=== Requirement 1 ===
In the text on autoencoders, what other name is an autoencoder sometimes given?
╭─ Study text
Introduction to Autoencoders? What are Autoencoders Types and Applications?

What are autoencoders
Architecture of autoencoders
Types of autoencoders
Applications of autoencoders
Implementation

What are Autoencoders

Autoencoder is a type of neural network where the output layer has the same dimensionality as the input layer. In simpler words, the number of output units in the output layer is equal to the number of input units in the input layer. An autoencoder replicates the data from the input to the output in an unsupervised manner and is therefore sometimes referred to as a replicator neural network.

The autoencoders reconstruct each dimension of the input by passing it through the network. It may seem trivial to use a neural network for the purpose of replicating the input, but during the replication process, the size of the input is reduced into its smaller representation. The middle layers of the neural network have a fewer number of units as compared to that of input or output layers. Therefore, the middle layers hold the reduced representation of the input. The output is reconstructed from this reduced representation of the input.

Architecture of autoencoders

An autoencoder consists of three components:

Encoder: An encoder is a feedforward, fully connected neural network that compresses the input into a latent space representation and encodes the input image as a compressed representation in a reduced dimension. The compressed image is the distorted version of the original image.
Code: This part of the network contains the reduced representation of the input that is fed into the decoder.
Decoder: Decoder is also a feedforward network like the encoder and has a similar structure to the encoder. This network is responsible for reconstructing the input back to the original dimensions from the code.

First, the input goes through the encoder where it is compressed and stored in the layer called Code, then the decoder decompresses the original input from the code. The main objective of the autoencoder is to get an output identical to the input.

Note that the decoder architecture is the mirror image of the encoder. This is not a requirement but it’s typically the case. The only requirement is the dimensionality of the input and output must be the same.

Types of autoencoders

There are many types of autoencoders and some of them are mentioned below with a brief description

Convolutional Autoencoder: Convolutional Autoencoders(CAE) learn to encode the input in a set of simple signals and then reconstruct the input from them. In addition, we can modify the geometry or generate the reflectance of the image by using CAE. In this type of autoencoder, encoder layers are known as convolution layers and decoder layers are also called deconvolution layers. The deconvolution side is also known as upsampling or transpose convolution.

Variational Autoencoders: This type of autoencoder can generate new images just like GANs. Variational autoencoder models tend to make strong assumptions related to the distribution of latent variables. They use a variational approach for latent representation learning, which results in an additional loss component and a specific estimator for the training algorithm called the Stochastic Gradient Variational Bayes estimator. The probability distribution of the latent vector of a variational autoencoder typically matches the training data much closer than a standard autoencoder. As VAEs are much more flexible and customisable in their generation behaviour than GANs, they are suitable for art generation of any kind.
╰─
=== Requirement 2 ===
Edit the records below by changing every "series" to "data series", keeping everything else the same. Leave the pictures out of your answer.
╭─ Data extract
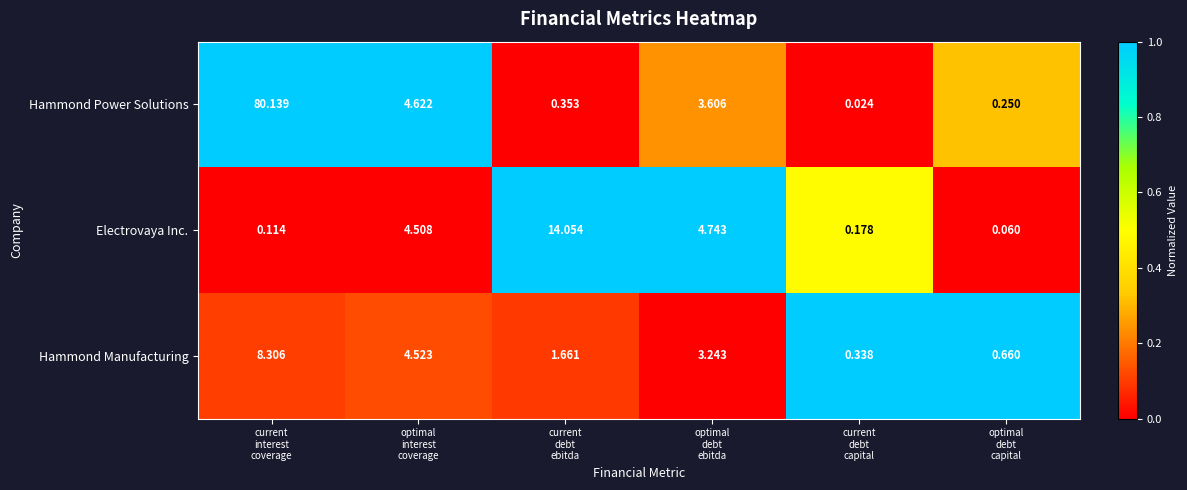

Which series changed the most between optimal
debt
ebitda and current
debt
capital?

Electrovaya Inc.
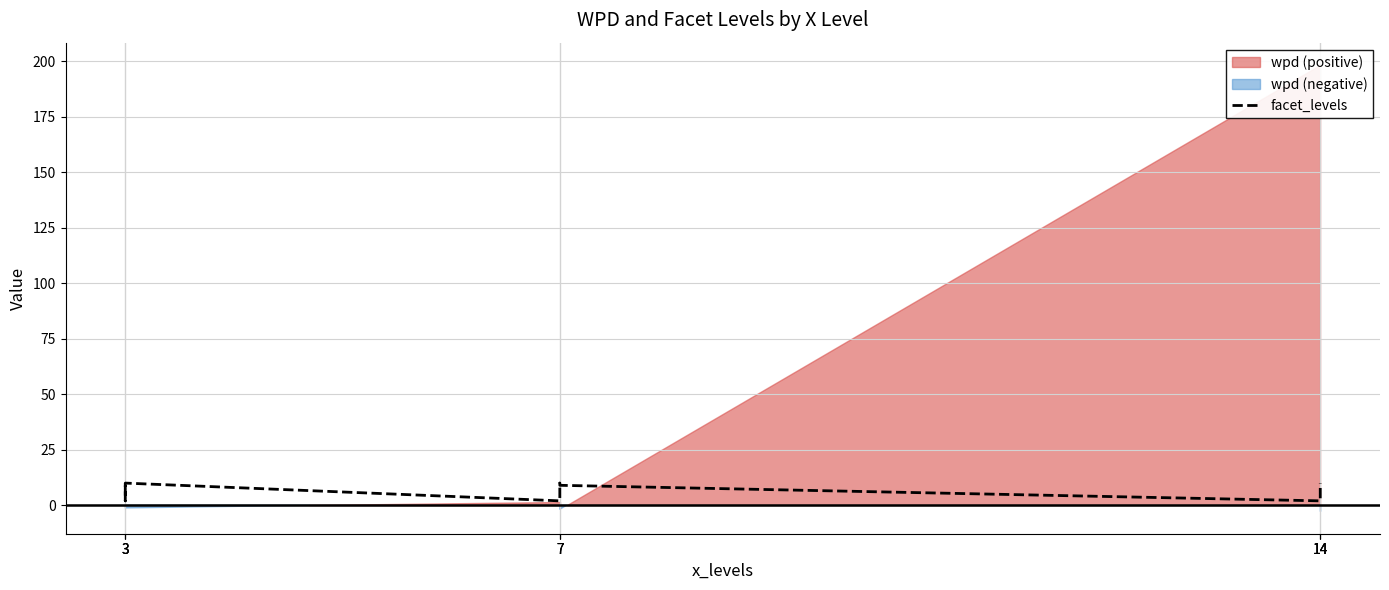

How many interior local peaks (higher than both neighbors) does the data have?

2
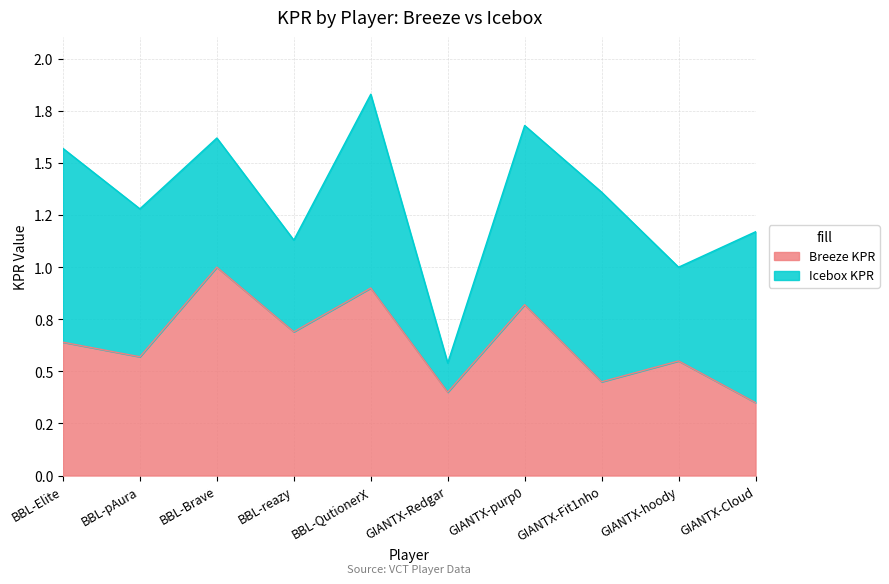

What are all the series names shown in the legend?

Breeze KPR, Icebox KPR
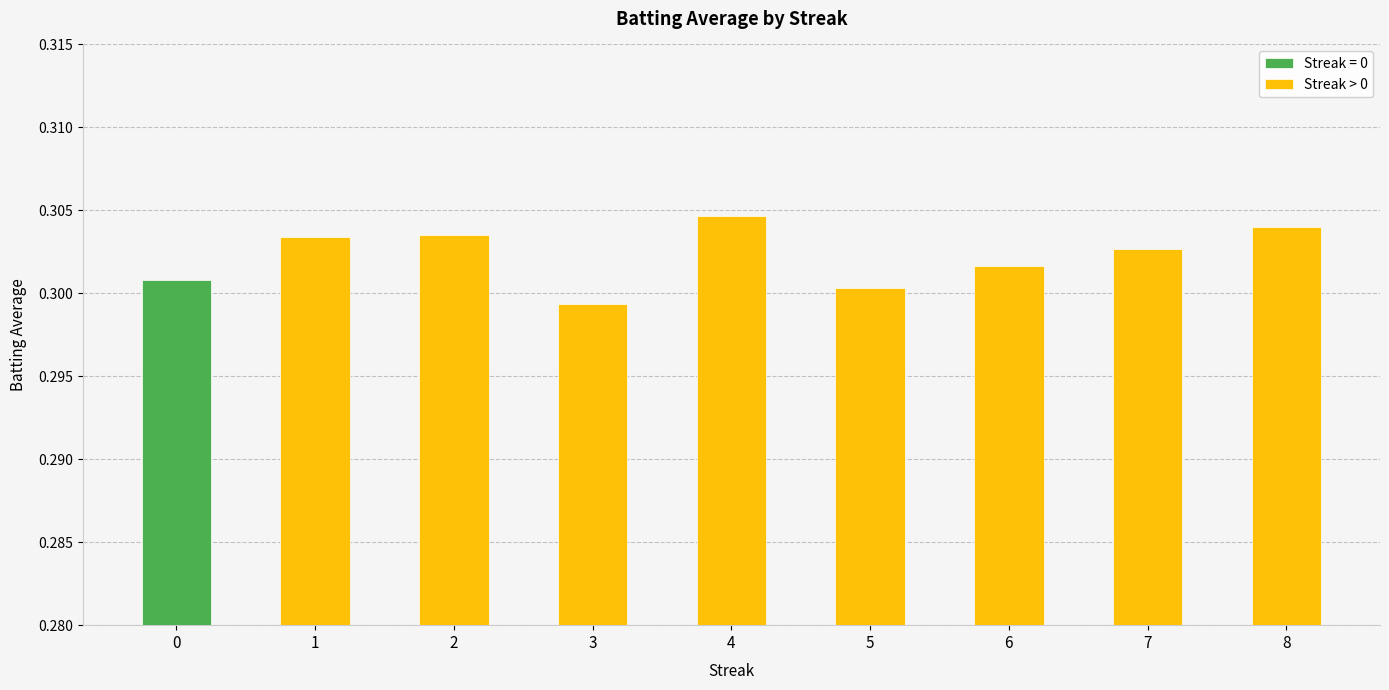

Does the chart contain any negative values?

No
╰─
=== Your solution 1 ===
A replicator neural network.

=== Your solution 2 ===
Which data series changed the most between optimal
debt
ebitda and current
debt
capital?

Electrovaya Inc.

How many interior local peaks (higher than both neighbors) does the data have?

2

What are all the data series names shown in the legend?

Breeze KPR, Icebox KPR

Does the chart contain any negative values?

No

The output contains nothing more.